Open stultus opened 9 years ago
I think this has to be prioritized before other enhancements.
Absolutely! For a start, the wikiwoods.dm file should just be loaded once. At the moment, it gets loaded every time findBestPear is called -- and even worse, every time a pear is looked at in scorePages (so 3 more times). On my machine, it takes around 2s to load, so that's already 8s gone... :(
@minimalparts the wikiwoods.dm is created manually (using some tool) right?, what is your opinion about converting it into an sqlite table and querying it?
Yes, absolutely!
Same issue with the doc.dists files. See for example http://aurelieherbelot.net/pears-demo/pearone/doc.dists.txt. But I have no idea... can we also convert those to sqlite and have them downloadable from a website?

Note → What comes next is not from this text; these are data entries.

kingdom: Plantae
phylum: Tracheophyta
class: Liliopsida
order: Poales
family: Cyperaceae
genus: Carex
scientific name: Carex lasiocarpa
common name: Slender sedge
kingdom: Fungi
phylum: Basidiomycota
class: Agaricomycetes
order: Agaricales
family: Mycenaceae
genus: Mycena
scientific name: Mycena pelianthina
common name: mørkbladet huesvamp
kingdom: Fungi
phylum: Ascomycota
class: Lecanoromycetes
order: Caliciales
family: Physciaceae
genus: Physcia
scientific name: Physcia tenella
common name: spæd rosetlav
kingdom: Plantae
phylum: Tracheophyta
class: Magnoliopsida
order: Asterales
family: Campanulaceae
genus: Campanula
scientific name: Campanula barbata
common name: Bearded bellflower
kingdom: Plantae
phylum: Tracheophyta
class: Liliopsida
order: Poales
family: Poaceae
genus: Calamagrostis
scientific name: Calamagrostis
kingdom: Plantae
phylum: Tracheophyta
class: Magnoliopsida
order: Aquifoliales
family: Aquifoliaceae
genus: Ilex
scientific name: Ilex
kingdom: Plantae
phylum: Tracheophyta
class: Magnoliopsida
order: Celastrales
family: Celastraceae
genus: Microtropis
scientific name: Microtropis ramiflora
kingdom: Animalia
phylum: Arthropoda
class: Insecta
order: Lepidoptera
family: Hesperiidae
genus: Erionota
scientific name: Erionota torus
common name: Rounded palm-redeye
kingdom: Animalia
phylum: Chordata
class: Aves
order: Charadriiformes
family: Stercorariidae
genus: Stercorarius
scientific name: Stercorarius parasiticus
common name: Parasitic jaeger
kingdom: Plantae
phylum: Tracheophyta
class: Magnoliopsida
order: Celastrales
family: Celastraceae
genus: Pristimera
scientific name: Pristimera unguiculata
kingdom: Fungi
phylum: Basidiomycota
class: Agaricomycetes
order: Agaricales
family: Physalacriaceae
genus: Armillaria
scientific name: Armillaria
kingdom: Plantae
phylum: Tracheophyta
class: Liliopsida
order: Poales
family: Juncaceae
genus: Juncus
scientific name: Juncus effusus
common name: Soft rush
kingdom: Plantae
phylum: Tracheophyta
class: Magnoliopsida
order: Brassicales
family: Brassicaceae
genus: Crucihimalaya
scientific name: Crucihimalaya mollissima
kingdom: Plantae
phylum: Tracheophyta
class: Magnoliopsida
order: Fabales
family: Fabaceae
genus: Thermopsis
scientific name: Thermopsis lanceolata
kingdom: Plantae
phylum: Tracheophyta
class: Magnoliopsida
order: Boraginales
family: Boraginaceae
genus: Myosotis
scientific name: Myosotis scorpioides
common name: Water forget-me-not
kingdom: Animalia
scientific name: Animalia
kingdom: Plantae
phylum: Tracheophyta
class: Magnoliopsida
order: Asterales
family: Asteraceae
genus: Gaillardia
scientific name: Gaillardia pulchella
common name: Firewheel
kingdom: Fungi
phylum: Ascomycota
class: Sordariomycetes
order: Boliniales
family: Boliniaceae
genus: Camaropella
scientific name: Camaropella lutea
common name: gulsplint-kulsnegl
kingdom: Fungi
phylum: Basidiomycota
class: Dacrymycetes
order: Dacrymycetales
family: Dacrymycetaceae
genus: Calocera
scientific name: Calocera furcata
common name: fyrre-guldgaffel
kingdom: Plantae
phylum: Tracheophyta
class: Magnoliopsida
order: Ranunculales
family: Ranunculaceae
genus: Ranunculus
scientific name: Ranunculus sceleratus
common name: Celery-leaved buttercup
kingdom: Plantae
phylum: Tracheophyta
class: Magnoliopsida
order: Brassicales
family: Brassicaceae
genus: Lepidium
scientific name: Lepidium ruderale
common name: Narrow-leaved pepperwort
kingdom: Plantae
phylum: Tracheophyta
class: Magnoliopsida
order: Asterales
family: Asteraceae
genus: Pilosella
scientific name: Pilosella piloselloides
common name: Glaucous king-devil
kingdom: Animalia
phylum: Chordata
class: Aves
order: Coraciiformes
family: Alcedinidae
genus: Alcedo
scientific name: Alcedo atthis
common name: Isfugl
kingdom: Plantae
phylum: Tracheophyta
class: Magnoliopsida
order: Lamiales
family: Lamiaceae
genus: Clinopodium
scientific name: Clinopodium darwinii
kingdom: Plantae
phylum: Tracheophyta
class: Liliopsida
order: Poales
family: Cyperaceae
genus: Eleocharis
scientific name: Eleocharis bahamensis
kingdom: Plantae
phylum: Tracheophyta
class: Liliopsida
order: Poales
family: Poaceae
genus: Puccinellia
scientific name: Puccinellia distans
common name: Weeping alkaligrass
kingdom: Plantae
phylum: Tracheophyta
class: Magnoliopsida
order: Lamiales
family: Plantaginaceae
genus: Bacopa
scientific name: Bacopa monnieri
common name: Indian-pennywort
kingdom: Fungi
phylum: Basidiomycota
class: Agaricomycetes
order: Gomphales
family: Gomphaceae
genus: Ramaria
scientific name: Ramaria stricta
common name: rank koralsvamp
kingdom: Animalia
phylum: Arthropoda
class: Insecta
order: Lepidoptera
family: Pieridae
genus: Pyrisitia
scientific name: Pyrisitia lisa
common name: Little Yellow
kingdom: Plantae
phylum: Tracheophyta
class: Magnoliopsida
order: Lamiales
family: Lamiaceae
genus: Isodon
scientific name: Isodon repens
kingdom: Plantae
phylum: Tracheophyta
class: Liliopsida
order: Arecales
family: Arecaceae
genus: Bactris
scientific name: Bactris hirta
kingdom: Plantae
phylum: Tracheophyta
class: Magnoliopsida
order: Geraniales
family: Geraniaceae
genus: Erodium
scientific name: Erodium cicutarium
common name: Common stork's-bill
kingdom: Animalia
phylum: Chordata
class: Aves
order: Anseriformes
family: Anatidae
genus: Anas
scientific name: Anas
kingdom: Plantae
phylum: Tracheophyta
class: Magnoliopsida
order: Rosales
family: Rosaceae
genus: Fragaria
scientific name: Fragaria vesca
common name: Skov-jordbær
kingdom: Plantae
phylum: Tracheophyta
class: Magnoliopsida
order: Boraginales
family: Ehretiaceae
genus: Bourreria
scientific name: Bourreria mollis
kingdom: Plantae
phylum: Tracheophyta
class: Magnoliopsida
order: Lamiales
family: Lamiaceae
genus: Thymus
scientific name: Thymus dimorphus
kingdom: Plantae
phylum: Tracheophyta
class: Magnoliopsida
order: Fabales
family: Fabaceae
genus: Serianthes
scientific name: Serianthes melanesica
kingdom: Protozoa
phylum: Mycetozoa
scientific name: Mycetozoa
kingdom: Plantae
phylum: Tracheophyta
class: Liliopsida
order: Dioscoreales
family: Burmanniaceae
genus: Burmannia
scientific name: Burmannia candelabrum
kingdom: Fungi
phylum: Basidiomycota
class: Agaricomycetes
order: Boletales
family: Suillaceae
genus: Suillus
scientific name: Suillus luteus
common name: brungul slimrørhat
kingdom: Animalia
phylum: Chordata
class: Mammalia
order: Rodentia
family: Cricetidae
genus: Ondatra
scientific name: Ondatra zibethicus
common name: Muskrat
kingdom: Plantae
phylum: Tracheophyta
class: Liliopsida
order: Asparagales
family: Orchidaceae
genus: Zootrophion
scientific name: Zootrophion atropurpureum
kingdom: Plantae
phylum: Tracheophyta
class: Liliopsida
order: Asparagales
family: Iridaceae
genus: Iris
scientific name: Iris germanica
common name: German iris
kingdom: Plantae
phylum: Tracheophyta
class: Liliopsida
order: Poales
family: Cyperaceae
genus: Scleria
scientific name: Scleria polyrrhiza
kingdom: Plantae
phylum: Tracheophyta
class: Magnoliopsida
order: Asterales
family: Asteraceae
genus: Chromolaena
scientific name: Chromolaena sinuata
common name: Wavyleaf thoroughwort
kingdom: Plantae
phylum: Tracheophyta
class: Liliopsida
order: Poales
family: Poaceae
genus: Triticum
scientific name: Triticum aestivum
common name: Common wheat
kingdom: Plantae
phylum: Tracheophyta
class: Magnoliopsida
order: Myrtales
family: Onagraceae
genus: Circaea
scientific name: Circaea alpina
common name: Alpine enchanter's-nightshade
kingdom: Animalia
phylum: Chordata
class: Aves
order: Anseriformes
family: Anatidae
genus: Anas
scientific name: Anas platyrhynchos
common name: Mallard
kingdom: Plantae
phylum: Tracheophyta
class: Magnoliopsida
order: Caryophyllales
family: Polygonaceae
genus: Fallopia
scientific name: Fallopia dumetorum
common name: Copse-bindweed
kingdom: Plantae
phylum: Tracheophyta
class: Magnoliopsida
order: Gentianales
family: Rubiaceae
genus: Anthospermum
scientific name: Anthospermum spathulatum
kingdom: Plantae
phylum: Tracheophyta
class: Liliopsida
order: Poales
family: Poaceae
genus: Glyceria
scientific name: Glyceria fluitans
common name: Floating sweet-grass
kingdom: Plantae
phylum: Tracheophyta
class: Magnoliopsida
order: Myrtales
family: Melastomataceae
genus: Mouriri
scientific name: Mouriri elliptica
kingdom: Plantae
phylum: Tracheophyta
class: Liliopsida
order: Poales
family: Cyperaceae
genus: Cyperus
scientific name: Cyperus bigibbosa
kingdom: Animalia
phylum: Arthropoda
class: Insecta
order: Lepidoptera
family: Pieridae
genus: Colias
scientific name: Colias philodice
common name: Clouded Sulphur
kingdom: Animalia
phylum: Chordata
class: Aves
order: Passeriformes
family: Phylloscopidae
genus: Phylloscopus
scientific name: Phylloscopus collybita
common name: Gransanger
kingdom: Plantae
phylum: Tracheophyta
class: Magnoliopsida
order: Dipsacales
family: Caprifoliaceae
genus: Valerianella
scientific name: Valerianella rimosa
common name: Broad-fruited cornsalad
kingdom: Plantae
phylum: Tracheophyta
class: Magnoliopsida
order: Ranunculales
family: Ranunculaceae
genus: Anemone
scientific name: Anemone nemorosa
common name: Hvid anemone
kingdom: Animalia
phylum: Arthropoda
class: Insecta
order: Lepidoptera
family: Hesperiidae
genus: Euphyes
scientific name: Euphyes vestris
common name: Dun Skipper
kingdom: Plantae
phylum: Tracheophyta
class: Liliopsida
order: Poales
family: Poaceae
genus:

Actually, I'm talking rubbish, wikiwoods.dm is only called once in scorePages, but that's also totally unnecessary, because it recalculates the distribution of the query, which has already been done in findBestPears.
I guess what we want is: load wikiwoods.dm when launching the application. Calculate the query's distribution (mkQueryDist) once, in findBestPears, and load the doc.dists files in scorePages.
PR #22 introduces an sqlite database for wikiwoods. lets see how this goes
Right now 'scoreDocs' and 'runScript' are taking around 13 seconds and 24 seconds.